§ Work to complete
Using the records that appear below, write out exactly the lines from the one with "photomicrograph of neoplastic" through the one with "(IHC) of lung", keeping both end lines.
::::::
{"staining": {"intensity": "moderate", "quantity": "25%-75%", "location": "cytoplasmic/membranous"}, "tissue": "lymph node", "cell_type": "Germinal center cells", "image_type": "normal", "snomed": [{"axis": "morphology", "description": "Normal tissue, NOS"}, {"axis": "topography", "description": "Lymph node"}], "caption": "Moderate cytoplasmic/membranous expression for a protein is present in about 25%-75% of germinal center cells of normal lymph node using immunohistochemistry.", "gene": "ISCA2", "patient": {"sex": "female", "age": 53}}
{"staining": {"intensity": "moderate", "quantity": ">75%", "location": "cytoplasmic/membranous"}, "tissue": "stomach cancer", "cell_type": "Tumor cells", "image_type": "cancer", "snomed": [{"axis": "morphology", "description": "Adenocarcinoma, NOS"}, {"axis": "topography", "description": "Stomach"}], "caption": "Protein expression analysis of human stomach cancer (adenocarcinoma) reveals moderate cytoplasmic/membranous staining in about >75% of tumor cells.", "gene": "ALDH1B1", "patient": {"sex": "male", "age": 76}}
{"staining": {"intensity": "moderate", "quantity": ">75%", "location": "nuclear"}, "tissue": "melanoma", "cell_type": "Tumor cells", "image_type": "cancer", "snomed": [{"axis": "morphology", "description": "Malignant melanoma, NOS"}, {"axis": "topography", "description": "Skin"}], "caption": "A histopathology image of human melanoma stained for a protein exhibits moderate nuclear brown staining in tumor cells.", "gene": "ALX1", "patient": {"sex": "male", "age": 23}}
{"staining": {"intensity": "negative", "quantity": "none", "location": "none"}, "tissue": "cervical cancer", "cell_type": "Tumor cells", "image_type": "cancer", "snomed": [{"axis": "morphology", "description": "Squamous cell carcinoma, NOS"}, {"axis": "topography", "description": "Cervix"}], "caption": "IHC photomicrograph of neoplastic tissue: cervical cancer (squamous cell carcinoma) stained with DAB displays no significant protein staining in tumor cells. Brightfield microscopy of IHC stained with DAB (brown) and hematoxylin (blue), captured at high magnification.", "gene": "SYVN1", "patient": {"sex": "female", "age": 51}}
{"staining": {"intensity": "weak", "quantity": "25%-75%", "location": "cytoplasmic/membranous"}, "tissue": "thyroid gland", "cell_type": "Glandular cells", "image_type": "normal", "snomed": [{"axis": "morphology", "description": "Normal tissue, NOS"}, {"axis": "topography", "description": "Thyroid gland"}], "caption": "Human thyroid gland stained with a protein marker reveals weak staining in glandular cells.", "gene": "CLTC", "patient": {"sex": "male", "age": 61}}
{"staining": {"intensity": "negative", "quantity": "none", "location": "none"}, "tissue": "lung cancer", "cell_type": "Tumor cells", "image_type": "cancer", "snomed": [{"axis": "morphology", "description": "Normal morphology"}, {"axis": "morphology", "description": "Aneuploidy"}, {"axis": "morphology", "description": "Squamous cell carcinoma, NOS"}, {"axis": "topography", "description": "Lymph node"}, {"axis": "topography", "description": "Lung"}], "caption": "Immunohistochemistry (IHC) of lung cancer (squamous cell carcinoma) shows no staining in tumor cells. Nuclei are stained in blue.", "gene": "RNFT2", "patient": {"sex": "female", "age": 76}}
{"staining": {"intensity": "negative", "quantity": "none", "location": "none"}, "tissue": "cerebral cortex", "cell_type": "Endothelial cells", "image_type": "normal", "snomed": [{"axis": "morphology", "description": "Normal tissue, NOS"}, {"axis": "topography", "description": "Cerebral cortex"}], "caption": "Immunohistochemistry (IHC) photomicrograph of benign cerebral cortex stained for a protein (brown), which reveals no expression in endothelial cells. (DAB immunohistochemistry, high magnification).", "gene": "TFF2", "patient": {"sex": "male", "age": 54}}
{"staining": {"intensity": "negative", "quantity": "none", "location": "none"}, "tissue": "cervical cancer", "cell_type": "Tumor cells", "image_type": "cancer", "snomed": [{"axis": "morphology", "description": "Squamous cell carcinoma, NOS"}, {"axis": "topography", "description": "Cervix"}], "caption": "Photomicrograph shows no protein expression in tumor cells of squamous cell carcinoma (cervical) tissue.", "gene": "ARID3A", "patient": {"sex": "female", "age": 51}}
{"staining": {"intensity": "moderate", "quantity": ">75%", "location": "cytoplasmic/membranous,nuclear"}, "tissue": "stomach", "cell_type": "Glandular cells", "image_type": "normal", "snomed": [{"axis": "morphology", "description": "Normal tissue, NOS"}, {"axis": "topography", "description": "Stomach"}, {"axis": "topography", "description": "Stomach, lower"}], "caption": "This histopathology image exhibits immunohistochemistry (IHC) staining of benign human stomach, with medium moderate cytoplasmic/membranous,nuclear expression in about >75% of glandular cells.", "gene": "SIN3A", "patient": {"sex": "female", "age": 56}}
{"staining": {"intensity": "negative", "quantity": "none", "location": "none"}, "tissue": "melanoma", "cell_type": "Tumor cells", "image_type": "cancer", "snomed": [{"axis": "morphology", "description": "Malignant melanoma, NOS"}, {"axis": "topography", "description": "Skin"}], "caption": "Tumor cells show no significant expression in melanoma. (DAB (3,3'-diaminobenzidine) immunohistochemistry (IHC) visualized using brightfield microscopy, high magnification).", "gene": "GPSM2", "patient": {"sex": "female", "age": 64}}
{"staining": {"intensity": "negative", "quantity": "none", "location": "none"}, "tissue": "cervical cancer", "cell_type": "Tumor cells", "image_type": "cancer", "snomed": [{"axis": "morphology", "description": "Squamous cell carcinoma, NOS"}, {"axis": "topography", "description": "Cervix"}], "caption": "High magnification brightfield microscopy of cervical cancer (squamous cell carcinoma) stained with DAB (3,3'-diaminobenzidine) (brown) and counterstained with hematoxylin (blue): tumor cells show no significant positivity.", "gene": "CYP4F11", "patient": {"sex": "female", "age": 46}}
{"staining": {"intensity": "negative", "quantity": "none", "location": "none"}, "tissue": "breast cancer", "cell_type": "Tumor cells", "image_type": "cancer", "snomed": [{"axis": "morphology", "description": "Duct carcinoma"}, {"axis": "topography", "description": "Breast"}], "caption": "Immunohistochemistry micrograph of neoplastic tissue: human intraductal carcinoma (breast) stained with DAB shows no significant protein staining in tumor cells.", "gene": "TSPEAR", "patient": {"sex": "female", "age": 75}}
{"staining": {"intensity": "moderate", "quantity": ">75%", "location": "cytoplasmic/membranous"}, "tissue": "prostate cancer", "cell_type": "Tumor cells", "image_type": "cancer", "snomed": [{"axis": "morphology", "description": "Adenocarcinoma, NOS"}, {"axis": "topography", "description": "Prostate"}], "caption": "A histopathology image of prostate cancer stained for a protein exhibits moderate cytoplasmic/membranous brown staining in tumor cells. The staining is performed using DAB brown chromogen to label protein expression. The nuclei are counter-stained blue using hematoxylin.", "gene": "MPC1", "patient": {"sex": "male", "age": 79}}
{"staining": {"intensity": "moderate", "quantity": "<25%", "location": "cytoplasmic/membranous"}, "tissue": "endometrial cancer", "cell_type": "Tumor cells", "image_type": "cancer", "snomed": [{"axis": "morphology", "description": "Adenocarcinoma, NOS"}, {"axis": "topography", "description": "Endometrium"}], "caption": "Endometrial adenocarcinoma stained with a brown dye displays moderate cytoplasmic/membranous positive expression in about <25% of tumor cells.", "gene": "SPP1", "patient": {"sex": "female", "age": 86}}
::::::
§ Task answer
{"staining": {"intensity": "negative", "quantity": "none", "location": "none"}, "tissue": "cervical cancer", "cell_type": "Tumor cells", "image_type": "cancer", "snomed": [{"axis": "morphology", "description": "Squamous cell carcinoma, NOS"}, {"axis": "topography", "description": "Cervix"}], "caption": "IHC photomicrograph of neoplastic tissue: cervical cancer (squamous cell carcinoma) stained with DAB displays no significant protein staining in tumor cells. Brightfield microscopy of IHC stained with DAB (brown) and hematoxylin (blue), captured at high magnification.", "gene": "SYVN1", "patient": {"sex": "female", "age": 51}}
{"staining": {"intensity": "weak", "quantity": "25%-75%", "location": "cytoplasmic/membranous"}, "tissue": "thyroid gland", "cell_type": "Glandular cells", "image_type": "normal", "snomed": [{"axis": "morphology", "description": "Normal tissue, NOS"}, {"axis": "topography", "description": "Thyroid gland"}], "caption": "Human thyroid gland stained with a protein marker reveals weak staining in glandular cells.", "gene": "CLTC", "patient": {"sex": "male", "age": 61}}
{"staining": {"intensity": "negative", "quantity": "none", "location": "none"}, "tissue": "lung cancer", "cell_type": "Tumor cells", "image_type": "cancer", "snomed": [{"axis": "morphology", "description": "Normal morphology"}, {"axis": "morphology", "description": "Aneuploidy"}, {"axis": "morphology", "description": "Squamous cell carcinoma, NOS"}, {"axis": "topography", "description": "Lymph node"}, {"axis": "topography", "description": "Lung"}], "caption": "Immunohistochemistry (IHC) of lung cancer (squamous cell carcinoma) shows no staining in tumor cells. Nuclei are stained in blue.", "gene": "RNFT2", "patient": {"sex": "female", "age": 76}}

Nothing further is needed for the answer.